> PASSAGE PROVIDED
BEGIN

And the other four nominees each took home an Oscar. The Favourite’s Olivia Colman won Best Actress for her performance. Vice won for its hair and makeup. BlacKkKlansman won Best Adapted Screenplay — which means Spike Lee has won his first competitive Oscar ever — and A Star Is Born took home Best Original Song for “Shallow.”
In all, 15 films won the 24 prizes. Even a handful of films that were snubbed for Best Picture nominations, including If Beale Street Could Talk and First Man, ended up with awards. That’s a far cry from years like 2017, when La La Land won five of the 12 Oscars it was nominated for. And since films sometimes see an uptick in revenue after an Oscars win, that’s good news for a lot of filmmakers — not just the night’s big winners.
Loser: the truncated original song performances
The Academy spent the months before the ceremony tying itself in knots, trying to figure out how to get the ceremony down to three hours at the behest of ABC, the network on which the show will air until at least 2028, which suggested that a shorter telecast would help with falling viewership numbers. The organization finally gave up after sparking a near-revolt over a plan to award four of the 24 categories during commercial breaks. But one similar change that slipped mostly under the radar was a plan to truncate all of the Best Original Song performances to 90 seconds. (Kendrick Lamar and SZA ultimately declined to perform their Black Panther song “All the Stars,” so only four songs were performed.)
So if the songs felt a little … shorter … than you remember them being, that’s why. They were!
Is that good? Well, the show ran about three hours and 15 minutes — the 2018 Oscars were nearly four hours long — so the shorter performances probably helped a little. Then again, the show began with a much lengthier medley of songs performed by Queen (fronted by Adam Lambert). And if the fun of seeing music performed live comes from hearing a song you like from the radio or from a movie, then the whole thing was just a little less fun than it could have been.

END

> WRITTEN TASK
Duplicate the Oscars passage in full, word for word. The lines that follow are not needed.

> SUPPLIED INFORMATION
BEGIN

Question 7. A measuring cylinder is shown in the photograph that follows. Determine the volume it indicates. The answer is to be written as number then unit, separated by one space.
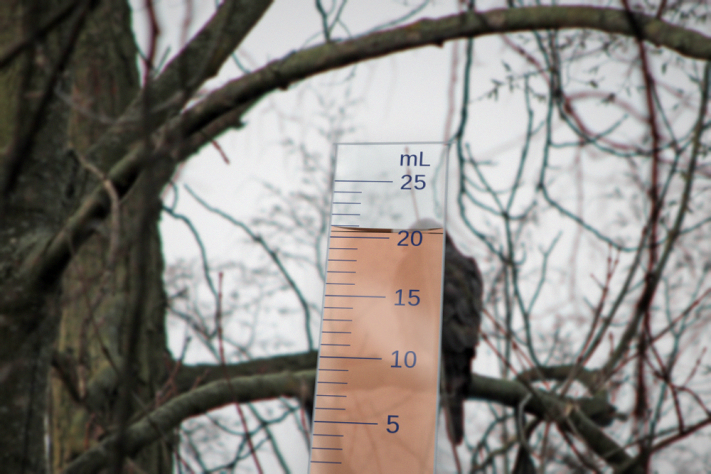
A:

END

> RESULT
And the other four nominees each took home an Oscar. The Favourite’s Olivia Colman won Best Actress for her performance. Vice won for its hair and makeup. BlacKkKlansman won Best Adapted Screenplay — which means Spike Lee has won his first competitive Oscar ever — and A Star Is Born took home Best Original Song for “Shallow.”
In all, 15 films won the 24 prizes. Even a handful of films that were snubbed for Best Picture nominations, including If Beale Street Could Talk and First Man, ended up with awards. That’s a far cry from years like 2017, when La La Land won five of the 12 Oscars it was nominated for. And since films sometimes see an uptick in revenue after an Oscars win, that’s good news for a lot of filmmakers — not just the night’s big winners.
Loser: the truncated original song performances
The Academy spent the months before the ceremony tying itself in knots, trying to figure out how to get the ceremony down to three hours at the behest of ABC, the network on which the show will air until at least 2028, which suggested that a shorter telecast would help with falling viewership numbers. The organization finally gave up after sparking a near-revolt over a plan to award four of the 24 categories during commercial breaks. But one similar change that slipped mostly under the radar was a plan to truncate all of the Best Original Song performances to 90 seconds. (Kendrick Lamar and SZA ultimately declined to perform their Black Panther song “All the Stars,” so only four songs were performed.)
So if the songs felt a little … shorter … than you remember them being, that’s why. They were!
Is that good? Well, the show ran about three hours and 15 minutes — the 2018 Oscars were nearly four hours long — so the shorter performances probably helped a little. Then again, the show began with a much lengthier medley of songs performed by Queen (fronted by Adam Lambert). And if the fun of seeing music performed live comes from hearing a song you like from the radio or from a movie, then the whole thing was just a little less fun than it could have been.